* [WORK INSTRUCTIONS]: Only the lines running from the line with "masyarakat Siak.***km.d.red" to the end of the listing below should be copied, exactly, without pictures.

* [DATASET ENTRIES]:
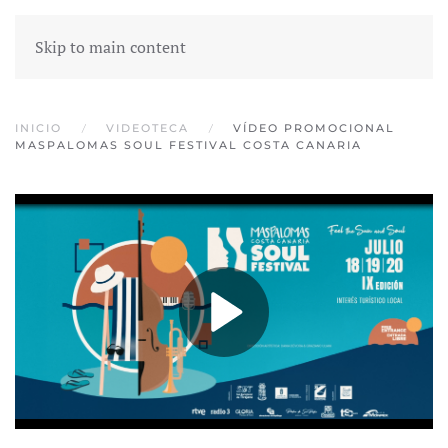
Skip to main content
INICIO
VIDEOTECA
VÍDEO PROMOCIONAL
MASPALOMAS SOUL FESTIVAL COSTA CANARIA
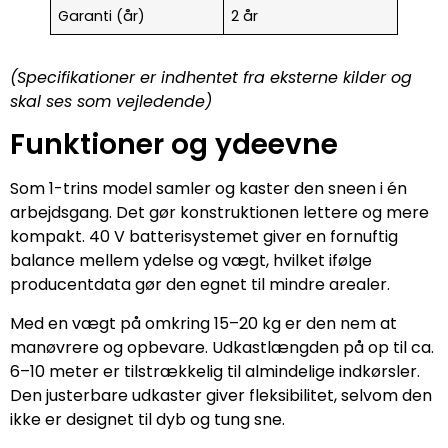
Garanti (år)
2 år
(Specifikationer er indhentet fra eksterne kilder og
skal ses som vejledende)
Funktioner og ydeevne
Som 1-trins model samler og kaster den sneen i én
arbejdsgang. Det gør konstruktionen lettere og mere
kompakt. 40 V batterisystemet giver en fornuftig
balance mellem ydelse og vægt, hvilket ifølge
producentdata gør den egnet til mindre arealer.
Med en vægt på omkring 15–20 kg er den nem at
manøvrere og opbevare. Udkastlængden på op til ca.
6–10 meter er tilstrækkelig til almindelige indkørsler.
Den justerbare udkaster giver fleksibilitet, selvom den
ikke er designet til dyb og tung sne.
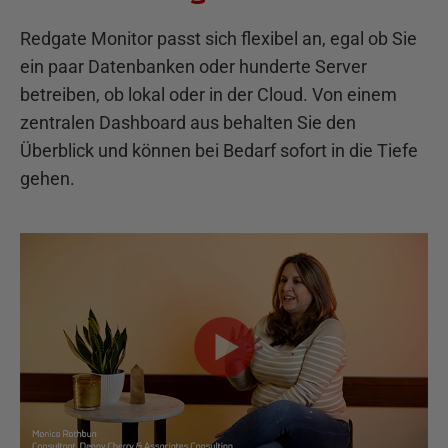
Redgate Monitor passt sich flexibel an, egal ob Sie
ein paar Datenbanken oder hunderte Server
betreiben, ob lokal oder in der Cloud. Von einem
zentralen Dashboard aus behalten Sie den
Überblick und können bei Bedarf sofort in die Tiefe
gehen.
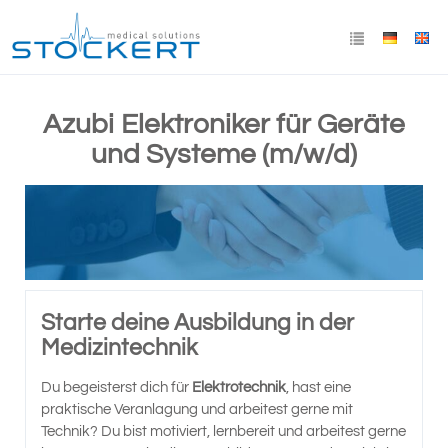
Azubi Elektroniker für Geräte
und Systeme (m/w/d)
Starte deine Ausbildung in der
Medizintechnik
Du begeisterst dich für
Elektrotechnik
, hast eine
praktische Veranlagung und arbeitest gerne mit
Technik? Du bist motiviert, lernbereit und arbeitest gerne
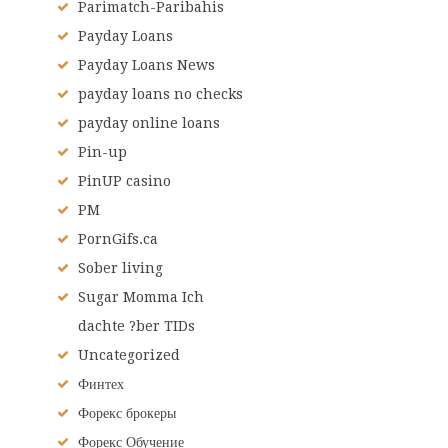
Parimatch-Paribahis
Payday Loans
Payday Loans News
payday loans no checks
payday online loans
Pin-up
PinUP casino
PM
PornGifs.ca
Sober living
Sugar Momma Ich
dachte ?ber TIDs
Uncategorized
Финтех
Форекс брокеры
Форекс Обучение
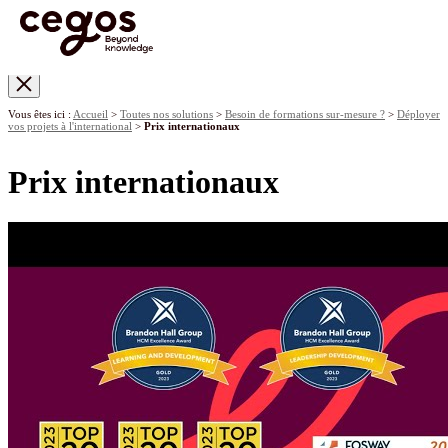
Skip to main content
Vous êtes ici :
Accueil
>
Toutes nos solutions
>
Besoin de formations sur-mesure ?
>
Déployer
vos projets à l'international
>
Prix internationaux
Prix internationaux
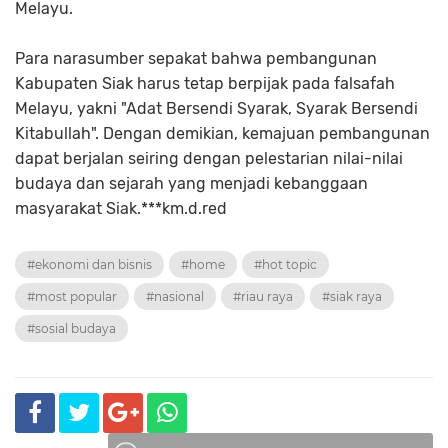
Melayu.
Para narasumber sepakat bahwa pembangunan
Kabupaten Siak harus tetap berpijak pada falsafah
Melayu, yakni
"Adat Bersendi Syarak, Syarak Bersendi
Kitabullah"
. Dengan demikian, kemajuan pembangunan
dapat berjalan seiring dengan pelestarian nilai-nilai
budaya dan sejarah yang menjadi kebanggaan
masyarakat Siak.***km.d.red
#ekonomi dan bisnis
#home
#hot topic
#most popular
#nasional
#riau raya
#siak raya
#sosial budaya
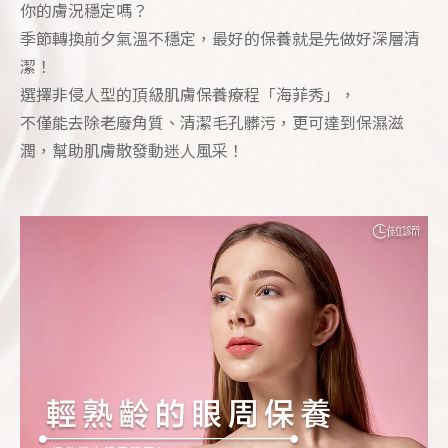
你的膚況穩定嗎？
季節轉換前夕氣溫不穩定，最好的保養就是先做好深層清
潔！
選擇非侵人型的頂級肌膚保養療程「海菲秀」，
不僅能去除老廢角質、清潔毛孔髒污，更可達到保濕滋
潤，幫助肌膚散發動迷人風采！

* [ANSWER BOX]:
masyarakat Siak.***km.d.red
#ekonomi dan bisnis
#home
#hot topic
#most popular
#nasional
#riau raya
#siak raya
#sosial budaya
你的膚況穩定嗎？
季節轉換前夕氣溫不穩定，最好的保養就是先做好深層清
潔！
選擇非侵人型的頂級肌膚保養療程「海菲秀」，
不僅能去除老廢角質、清潔毛孔髒污，更可達到保濕滋
潤，幫助肌膚散發動迷人風采！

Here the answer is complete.